Significant and trend Pearson correlations of iron with proteins, elements/metals and metabolites in cognitively normal and Alzheimer’s disease. Significance is set at p ≤ 0.05, with * and ** being p<0.05, <0.01, respectively. Abbreviations: ferritin-heavy chain (FTH), transferrin-receptor (TfR), ceruloplasmin (Cp) and heme-oxygenase-1 (HO-1).

Fig. 12

Overview of ferroptotic-associated changes in Alzheimer’s disease. Iron dyshomeostasis is observed in the form of increased ferritin levels and decreased export of iron. The consequent increases in labile iron pool enables redox-active (ferrous) iron to precipitate oxidative stress via Fenton reaction. The upregulated expression of the light-subunit (xCT) of the cystine/glutamate transporter (X_c^-) may contribute to excitotoxicity via NR2B-containing N-methyl-d-aspartate receptors (NMDARs), evidenced by augmented excitatory glutamate to inhibitory γ-aminobutyrate (GABA) ratio, alongside zinc-deficiency and attenuated glutamine levels, culminating in lipid peroxidation and iron-dependent cell death, ferroptosis.

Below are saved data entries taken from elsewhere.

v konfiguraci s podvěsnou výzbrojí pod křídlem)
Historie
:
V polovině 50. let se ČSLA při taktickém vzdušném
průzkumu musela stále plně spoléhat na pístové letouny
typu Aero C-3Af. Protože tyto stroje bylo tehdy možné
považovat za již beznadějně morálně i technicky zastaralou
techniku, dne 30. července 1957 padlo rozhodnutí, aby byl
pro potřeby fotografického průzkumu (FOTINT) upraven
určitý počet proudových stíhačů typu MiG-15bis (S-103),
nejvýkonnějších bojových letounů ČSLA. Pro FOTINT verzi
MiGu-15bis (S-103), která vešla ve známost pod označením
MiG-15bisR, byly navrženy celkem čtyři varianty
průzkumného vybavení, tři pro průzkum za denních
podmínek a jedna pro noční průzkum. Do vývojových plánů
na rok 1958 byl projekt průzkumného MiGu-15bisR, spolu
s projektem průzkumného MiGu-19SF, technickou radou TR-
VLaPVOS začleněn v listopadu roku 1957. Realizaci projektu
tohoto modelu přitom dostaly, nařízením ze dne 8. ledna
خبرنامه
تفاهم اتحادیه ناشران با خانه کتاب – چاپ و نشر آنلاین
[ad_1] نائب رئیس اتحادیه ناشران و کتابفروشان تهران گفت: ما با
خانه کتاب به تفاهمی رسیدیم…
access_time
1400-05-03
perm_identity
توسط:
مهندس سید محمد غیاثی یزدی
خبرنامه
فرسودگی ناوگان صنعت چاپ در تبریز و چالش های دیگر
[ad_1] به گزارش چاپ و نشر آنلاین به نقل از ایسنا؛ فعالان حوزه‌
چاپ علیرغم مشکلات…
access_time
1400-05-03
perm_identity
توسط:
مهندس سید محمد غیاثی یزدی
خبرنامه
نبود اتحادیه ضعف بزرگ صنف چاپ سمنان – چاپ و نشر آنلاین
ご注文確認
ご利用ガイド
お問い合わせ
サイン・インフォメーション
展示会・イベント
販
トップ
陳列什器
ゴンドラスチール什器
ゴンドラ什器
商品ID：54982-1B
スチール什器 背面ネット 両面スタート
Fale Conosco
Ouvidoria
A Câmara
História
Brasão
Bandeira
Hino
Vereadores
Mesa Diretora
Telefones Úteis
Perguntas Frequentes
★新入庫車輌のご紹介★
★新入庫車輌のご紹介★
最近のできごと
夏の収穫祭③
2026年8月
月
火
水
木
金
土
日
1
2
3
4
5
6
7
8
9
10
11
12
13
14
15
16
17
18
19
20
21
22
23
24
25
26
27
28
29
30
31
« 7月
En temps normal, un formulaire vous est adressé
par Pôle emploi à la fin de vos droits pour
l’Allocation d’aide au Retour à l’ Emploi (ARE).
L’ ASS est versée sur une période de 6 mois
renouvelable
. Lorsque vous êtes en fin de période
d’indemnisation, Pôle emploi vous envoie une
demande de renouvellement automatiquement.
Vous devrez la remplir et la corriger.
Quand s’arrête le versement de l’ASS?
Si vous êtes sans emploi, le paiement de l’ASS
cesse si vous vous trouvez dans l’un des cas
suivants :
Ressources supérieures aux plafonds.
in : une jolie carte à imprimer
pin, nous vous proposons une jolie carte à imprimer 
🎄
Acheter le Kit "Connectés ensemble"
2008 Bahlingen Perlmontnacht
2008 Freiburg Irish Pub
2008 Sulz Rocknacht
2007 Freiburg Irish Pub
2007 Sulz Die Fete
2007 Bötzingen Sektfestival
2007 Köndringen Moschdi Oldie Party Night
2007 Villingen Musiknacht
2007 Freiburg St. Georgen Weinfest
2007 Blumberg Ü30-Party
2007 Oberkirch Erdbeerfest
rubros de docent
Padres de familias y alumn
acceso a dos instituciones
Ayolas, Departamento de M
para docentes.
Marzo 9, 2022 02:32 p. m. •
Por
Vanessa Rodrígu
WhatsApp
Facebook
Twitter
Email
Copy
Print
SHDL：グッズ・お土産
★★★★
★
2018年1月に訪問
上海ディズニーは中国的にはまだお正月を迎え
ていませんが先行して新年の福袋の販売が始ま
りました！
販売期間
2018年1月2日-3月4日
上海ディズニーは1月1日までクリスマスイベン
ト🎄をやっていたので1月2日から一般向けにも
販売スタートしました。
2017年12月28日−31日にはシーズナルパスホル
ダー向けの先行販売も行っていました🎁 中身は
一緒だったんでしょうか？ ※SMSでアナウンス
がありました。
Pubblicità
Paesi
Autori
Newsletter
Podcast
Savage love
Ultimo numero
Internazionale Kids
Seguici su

Abbreviations are: ferritin-light chain (FTL), ferritin-heavy chain (FTH), transferrin-receptor (TfR), divalent metal transporter 1 (DMT1), Iron Responsive Element Binding Protein 2 (IREB2), ceruloplasmin (Cp), ferroportin (Fpn), heme-oxygenase-1 (HO-1), melanotransferrin (MTf), lactoferrin (LTf), Nuclear factor erythroid 2-related factor 2 (Nrf2), Acyl-CoA Synthetase Long Chain Family Member 4 (ACSL4), glutathione peroxidase 4 (GPX4), 4-hydroxynonenal (4-HNE), polyunsaturated fatty acids (PUFA), excitatory amino acid transporter (EAAT), and lipid peroxides and alcohols (Lipid-OOH and Lipid-OH, respectively).

Fig. 13

Overview of selected metabolic pathways involving glutamate, glutamine and γ-aminobutyrate (GABA). Abbreviations: N-acetylaspartate (NAA), S-adenosyl-methionine (SAM), S-adenosylhomocysteine (SAH), inorganic phosphate (Pi).